Unter anderem sehen wir bei dem Thema Renteneintrittsalter wohl einen der Effekte unser zunehmend alternden und sich verändernden Gesellschaft – und damit ebenso einen der Gründe, warum wir uns nicht mehr alleine auf die gesetzliche Rente verlassen sollten: So steigen Versicherte heute zunehmend später in den Arbeitsmarkt ein und sind heute eher geneigt als früher, ihre Einstellungsverhältnisse zu unterbrechen. Beide diese Entwicklungen kürzen die Zeit, in die Versicherten in die Rentenkasse einzahlen. Wenn wir in Deutschland außerdem durch medizinischen Fortschritt zunehmend älter werden und es bei relativ niedriger Geburtenrate als Resultat mehr ältere als jüngere Menschen in der Bevölkerung gibt, bedeutet das für die Rentenversicherung, dass mehr Menschen gleichzeitig und auch länger Rente erhalten, während weniger gleichzeitig einzahlen.
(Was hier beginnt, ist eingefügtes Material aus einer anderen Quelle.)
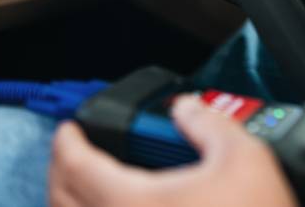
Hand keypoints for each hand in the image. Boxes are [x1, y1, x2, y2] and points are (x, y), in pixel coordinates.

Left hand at [49, 96, 296, 206]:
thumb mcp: (245, 158)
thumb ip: (210, 124)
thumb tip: (189, 108)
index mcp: (133, 202)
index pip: (77, 166)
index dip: (68, 141)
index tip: (70, 128)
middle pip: (61, 201)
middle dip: (59, 172)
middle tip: (72, 153)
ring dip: (69, 202)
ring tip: (86, 185)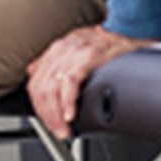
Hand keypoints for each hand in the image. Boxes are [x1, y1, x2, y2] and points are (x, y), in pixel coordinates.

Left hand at [26, 25, 150, 138]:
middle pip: (41, 88)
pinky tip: (70, 115)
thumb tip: (32, 71)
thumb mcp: (74, 47)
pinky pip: (70, 81)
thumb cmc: (105, 43)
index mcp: (56, 50)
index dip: (39, 107)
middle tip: (58, 132)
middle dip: (47, 115)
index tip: (48, 123)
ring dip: (56, 114)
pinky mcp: (88, 56)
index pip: (36, 83)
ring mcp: (74, 53)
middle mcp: (61, 50)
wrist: (128, 29)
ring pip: (52, 87)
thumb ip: (52, 60)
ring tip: (64, 130)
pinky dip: (67, 101)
Als Konsequenz werden langfristig das Rentenniveau, also die ausgezahlte Rente, gesenkt und das Rentenalter erhöht, damit die bisherige Finanzierung besser aufrechterhalten werden kann.

Seit dem 01. Januar 2012 gilt das Renteneintrittsalter von 67 Jahren. In öffentlichen Diskussionen scheint das zukünftige Eintrittsalter von 70 Jahren möglich. Doch aktuell gilt der zuerst genannte Wert.
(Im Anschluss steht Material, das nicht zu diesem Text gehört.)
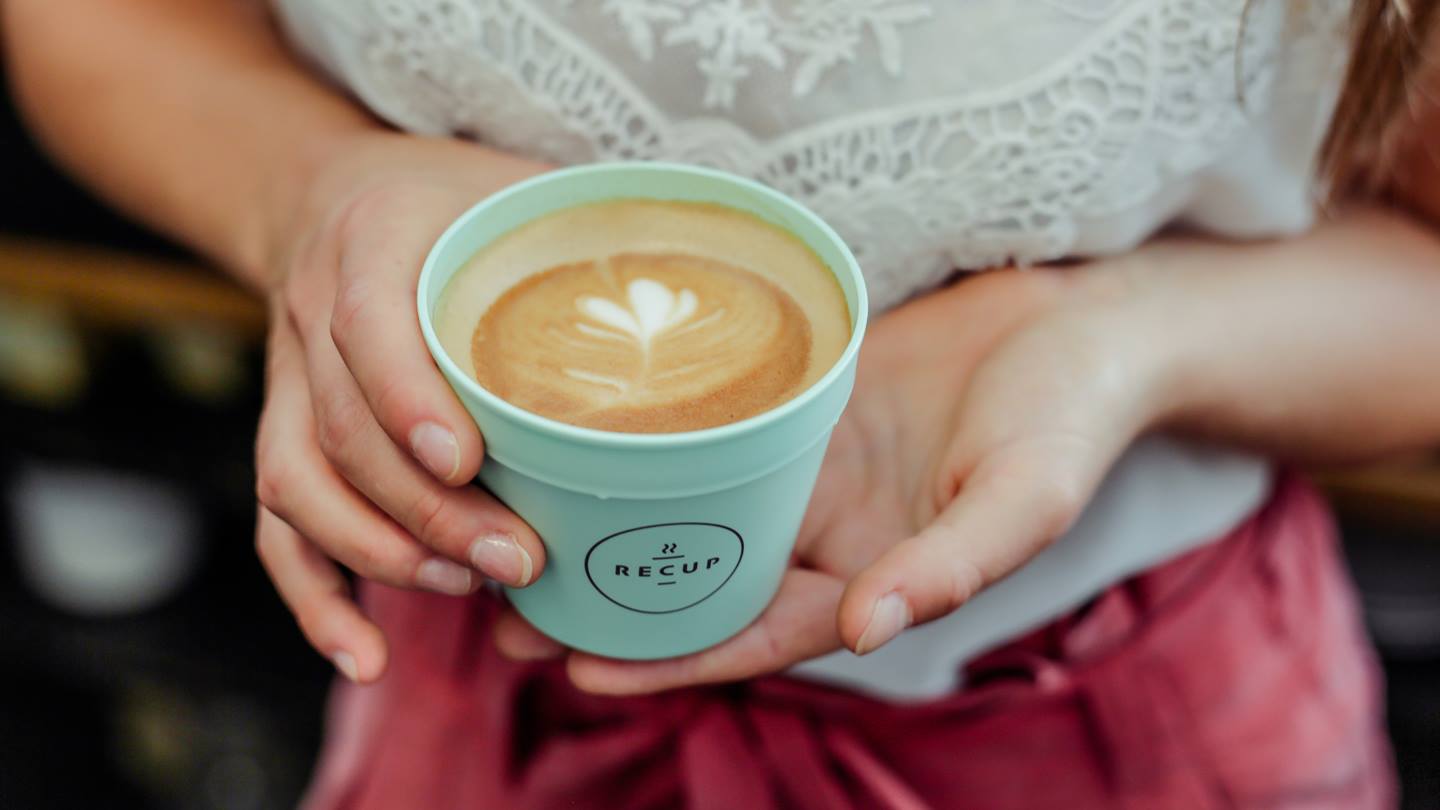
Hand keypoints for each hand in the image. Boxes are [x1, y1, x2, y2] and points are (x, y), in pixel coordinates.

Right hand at [252, 134, 552, 681]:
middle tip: (518, 558)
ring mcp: (287, 380)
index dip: (410, 400)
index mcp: (373, 241)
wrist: (339, 192)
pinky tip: (365, 658)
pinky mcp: (283, 432)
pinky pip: (276, 528)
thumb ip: (589, 229)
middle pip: (343, 431)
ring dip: (380, 552)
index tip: (469, 462)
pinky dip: (315, 599)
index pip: (369, 326)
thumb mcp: (518, 186)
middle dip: (427, 511)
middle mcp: (312, 312)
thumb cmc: (460, 199)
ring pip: (298, 485)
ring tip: (466, 587)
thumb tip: (713, 285)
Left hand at [497, 263, 1173, 692]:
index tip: (584, 667)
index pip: (758, 635)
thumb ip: (951, 564)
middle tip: (506, 614)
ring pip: (692, 510)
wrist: (1081, 323)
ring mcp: (806, 469)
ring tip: (516, 534)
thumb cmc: (1067, 414)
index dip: (676, 660)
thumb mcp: (1023, 495)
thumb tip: (868, 626)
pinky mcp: (798, 406)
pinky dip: (655, 443)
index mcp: (874, 577)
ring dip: (613, 528)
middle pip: (703, 583)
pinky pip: (714, 429)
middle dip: (612, 607)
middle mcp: (826, 533)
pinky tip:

Da das Renteneintrittsalter vorher niedriger war, wird es schrittweise für ältere Jahrgänge angehoben. Für Geburten-Jahrgänge ab 1964, also ab 2029, liegt es dann bei 67 Jahre. Frühere freiwillige Rente ist ab 63 Jahren möglich, wenn man dafür Abschläge in der eigenen Rentenhöhe in Kauf nehmen möchte. Ihr individuelles Renteneintrittsdatum, welches auch zur Berechnung der Rentenhöhe genutzt wird, steht ebenfalls in Ihrem Rentenbescheid.

Was können Sie aus Ihrem Rentenbescheid herauslesen?

Die wichtigsten Werte in Ihrer persönlichen Renteninformation sind die drei Folgenden:

  • Erwerbsminderungsrente: Würden Sie heute aufgrund von Krankheit ausfallen und ab heute nicht mehr durch Ihre Arbeit in die Rentenversicherung einzahlen können, gibt dieser Wert die Höhe Ihrer Rente an, die Sie für dieses Szenario an.
  • Regelaltersrente – Szenario 1: Sollten Sie von nun an keinen weiteren Euro mehr in die gesetzliche Rentenversicherung einzahlen und ab dem für Sie vorgesehenen Renteneintrittsdatum Rente beziehen, gibt dieser Betrag die Höhe der entsprechenden Rente an.
  • Regelaltersrente – Szenario 2: Wenn Sie bis zum vorgesehenen Renteneintrittsdatum weiterhin so in die Rentenversicherung einzahlen, wie Sie es im Durchschnitt der letzten 5 Jahre getan haben, würden Sie diese Höhe an Rente ausgezahlt bekommen. Für die meisten Versicherten ist dies die aussagekräftigste Kennziffer, wenn sie eine Strategie für ihre private Altersvorsorge entwickeln möchten.

Wichtige Hinweise:

Die tatsächliche Höhe der Rente ist von mehreren Faktoren abhängig und daher schwer vorhersehbar. Daher wird in der Regel unter den drei genannten Werten im Rentenbescheid jeweils noch ein Szenario berechnet für eine jährliche Rentenanpassung von 1 oder 2 Prozent. Anpassungen für die voraussichtliche Inflation, die die Kaufkraft Ihrer zukünftigen Rente beeinflusst, müssen Sie selber vornehmen. Genau so sind die Eurobeträge im Rentenbescheid jeweils in Brutto abgegeben, sodass nach den Steuern, sowie den Beiträgen zur Kranken- und Pflegeversicherung der Betrag stets geringer ausfällt.

Allgemein lässt sich daher sagen, dass eine Bewertung Ihrer persönlichen Renteninformationen in einem ganzheitlichen Kontext vollzogen werden sollte. Dafür bietet es sich im Zweifel immer an, professionellen Rat zur Seite zu nehmen. Als Teil einer gut durchdachten Vorsorgeplanung kann auch Ihre gesetzliche Rente zur stärkeren Absicherung im Alter für Sie beitragen.